Джулиан совсем ослабел. Скажи Григорий хоть слово громко, и пропала жизнь! К языку подбегают сладкие, подобострастные слова «В самом деле, Гиша, про тебя никто плохо не говорил, только хватит теребить прошлое, не хочу ничего знать», а с языка не срываются, одеревенел язык.
— Он, сынок, через тебя хочет узнать имена людей, ты уж, пожалуйста, будь поосторожнее! Один раз я сплоховал, сынок, признаюсь: не успел твоего отца спасти. Убили его в спину, сынок. Тоже проделки будимировских людей! Не верь, сынок, ему. А мама твоя фактически умерла вместе с Игнатом! — Григорий тяжело вздохнул.
— Говоря всё это на виду у Будимирова, чего хочешь? Чтобы меня расстреляли? — дрожащим голосом спросил Джулиан.
Лампочки на голове Григория сияют, глаза — Магины. Много времени промолчал, сказал наконец:
— Предупредить тебя решил, чтобы не попался! А ему, — Григорий кивнул в сторону Будимирова, — скажу: уговаривал тебя служить ему! Может, хочешь, упрошу маму сюда вызвать? Увидев тебя, может, она оживёт?! А следом за ней и я. Не бойся, я не предам тебя!
Им поднесли вино. Он послушно выпил. И сразу пропали стол с яствами. И люди пропали. Его качает колыбель-люлька, он в самом деле спит.
А проснулся в зале под куполом. Свет — отовсюду. Кресла принимают форму тела. В креслах — люди. Он растёкся по креслу. Чем-то его опоили. Он опять засыпает. Ему снится, или жужжат пчёлы? Сладкие запахи незнакомых растений щекочут ноздри. Вокруг альпийские луга. Крупные цветы распускаются прямо на глазах. Необыкновенны расцветки, формы.
— Особой породы козы пасутся на этих высокогорных лугах, — низкий женский голос. И тут же дыхание и запахи коз тёплыми облачками касаются его лица.

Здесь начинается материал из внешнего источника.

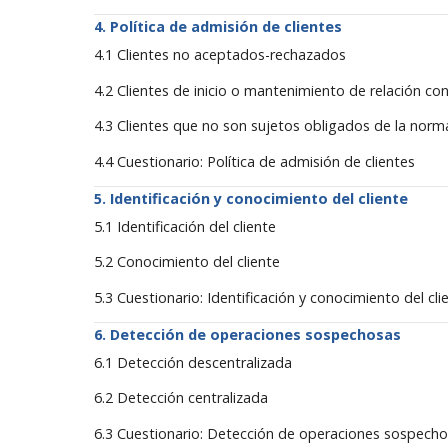
Política de admisión de clientes
4.1 Clientes no aceptados-rechazados
4.2 Clientes de inicio o mantenimiento de relación co
4.3 Clientes que no son sujetos obligados de la nor
4.4 Cuestionario: Política de admisión de clientes
Identificación y conocimiento del cliente
5.1 Identificación del cliente
5.2 Conocimiento del cliente
5.3 Cuestionario: Identificación y conocimiento del cli
Detección de operaciones sospechosas
6.1 Detección descentralizada
6.2 Detección centralizada
6.3 Cuestionario: Detección de operaciones sospech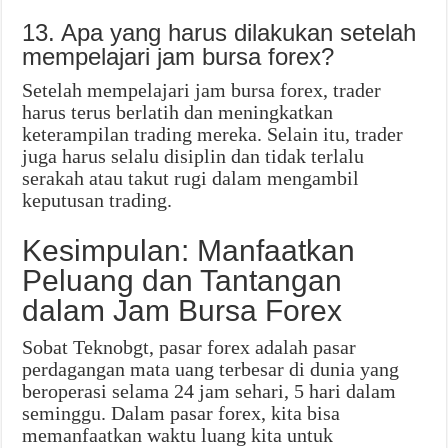
13. Apa yang harus dilakukan setelah
mempelajari jam bursa forex?
Setelah mempelajari jam bursa forex, trader
harus terus berlatih dan meningkatkan
keterampilan trading mereka. Selain itu, trader
juga harus selalu disiplin dan tidak terlalu
serakah atau takut rugi dalam mengambil
keputusan trading.
Kesimpulan: Manfaatkan
Peluang dan Tantangan
dalam Jam Bursa Forex
Sobat Teknobgt, pasar forex adalah pasar
perdagangan mata uang terbesar di dunia yang
beroperasi selama 24 jam sehari, 5 hari dalam
seminggu. Dalam pasar forex, kita bisa
memanfaatkan waktu luang kita untuk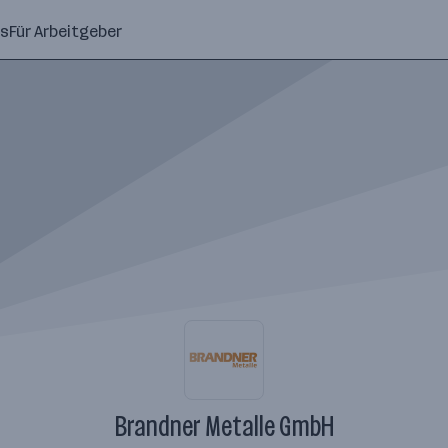
ns
Für Arbeitgeber
Brandner Metalle GmbH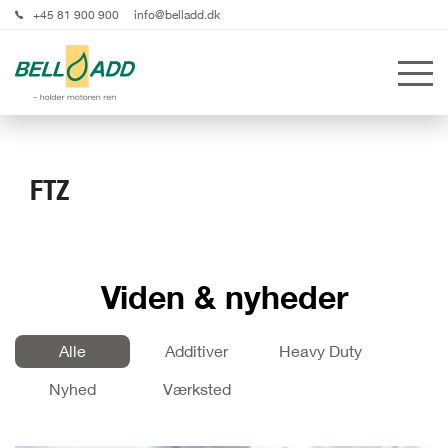
+45 81 900 900
info@belladd.dk
FTZ
Viden & nyheder
Alle
Additiver
Heavy Duty
Nyhed
Værksted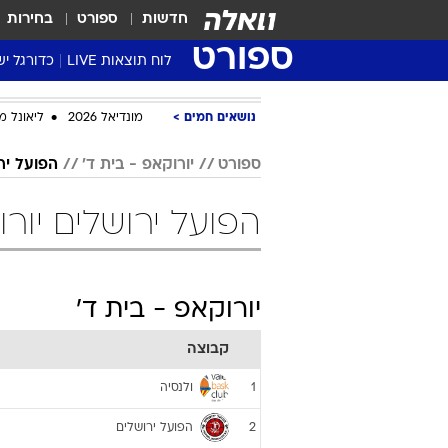
חדשות
ספורט
בחירות
ספורט
לוח תוצאות LIVE
כדורגל יש
ליגת העל Winner
נושאים חמים
מונדיאל 2026
ליאונל מ
סטט' ליגת
גביע המדי
ספורט
יורוקאפ - בית ד'
הפועל יר
גביע הטוט
הפועל ירושלים יור
שגרירים
נבחרות י
ליגה לאומ
יורוקאפ - בית ד'
ליגה א'
קבוצה
ולנסיה
1
הפועל ירושלים
2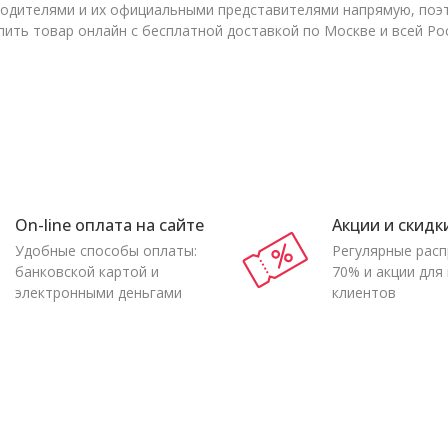
изводителями и их официальными представителями напрямую, по
пить товар онлайн с бесплатной доставкой по Москве и всей Ро
On-line оплата на сайте
Акции и скидк
Удобные способы оплаты:
Регулярные рас
банковской картой и
70% и акции для
электронными деньгами
клиентов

Протяни руки и погладь мягкую шёрстку. Доверчиво подлетают птицы. — Тут живут особые виды птиц и овец, такие не встречаются больше нигде! — Голос рассказывает, как выводятся, какую пользу приносят.

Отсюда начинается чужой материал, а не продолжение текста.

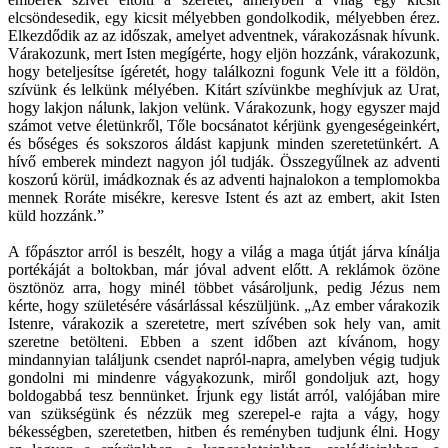
elcsöndesedik, egy kicsit mélyebben gondolkodik, mélyebben érez.
Elkezdődik az az időszak, amelyet adventnek, várakozásnak hívunk.
Várakozunk, mert Isten megígérte, hogy eljön hozzánk, várakozunk,
hogy beteljesítse ígéretét, hogy találkozni fogunk Vele itt a földön,
szívünk és lelkünk mélyében. Kitárt szívünkbe meghívjuk az Urat,
hogy lakjon nálunk, lakjon velünk. Várakozunk, hogy egyszer majd
számot vetve életünkről, Tőle bocsánatot kérjünk gyengeségeinkért,
és bőséges és sokszoros áldást kapjunk minden szeretetünkért. A
hívő emberek mindezt nagyon jól tudják. Összegyűlnek az adventi
koszorú körül, imádkoznak és az adventi hajnalokon a templomokba
mennek Roráte misékre, keresve Istent és azt az embert, akit Isten
küld hozzánk.”
A főpásztor arról is beszélt, hogy a világ a maga útját járva kínálja
portékáját a boltokban, már jóval advent előtt. A reklámok özöne
ösztönöz arra, hogy minél többet vásároljunk, pedig Jézus nem
kérte, hogy születésére vásárlással készüljünk. „Az ember várakozik
Istenre, várakozik a szeretetre, mert szívében sok hely van, amit
szeretne betölteni. Ebben a szent időben azt kívánom, hogy
mindannyian találjunk csendet napról-napra, amelyben végig tudjuk
gondolni mi mindenre vágyakozunk, miről gondoljuk azt, hogy
boldogabbá tesz bennünket. Írjunk egy listát arról, valójában mire
van szükségünk és nézzük meg szerepel-e rajta a vágy, hogy
békességben, szeretetben, hitben és reményben tudjunk élni. Hogy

Пропадают луга. Над залом — ночное небо, крупные звёзды. Холод вечности.
— Земля погибнет в огне ядерной реакции из-за глупости и невежества людей, — тонкий мальчишеский голос. — Спастись удастся немногим. Эти немногие переселятся на другие планеты. Но и гибель Земли не образумит их, войны перенесутся в космос. — Межпланетные корабли плывут навстречу друг другу, плюются огнём, взрываясь, вспыхивают яркими цветами, рассыпаются в искры. Долго ещё искры светятся во мраке. — Если хотите жить, — на высокой ноте голос мальчишки, — забудьте о ядерной энергии. Не думайте, что её открыла лишь наша цивилизация. О расщеплении ядра знали и две тысячи лет назад, но тогда правители были умные: запретили и уничтожили все расчёты, убили учёных, открывших тайны той энергии, забвению предали великое открытие ради того, чтобы жила Земля. — Ледяная вечность умерщвляет клетку за клеткой. — Жить хотят все, — говорит мальчик. — Да будет жизнь!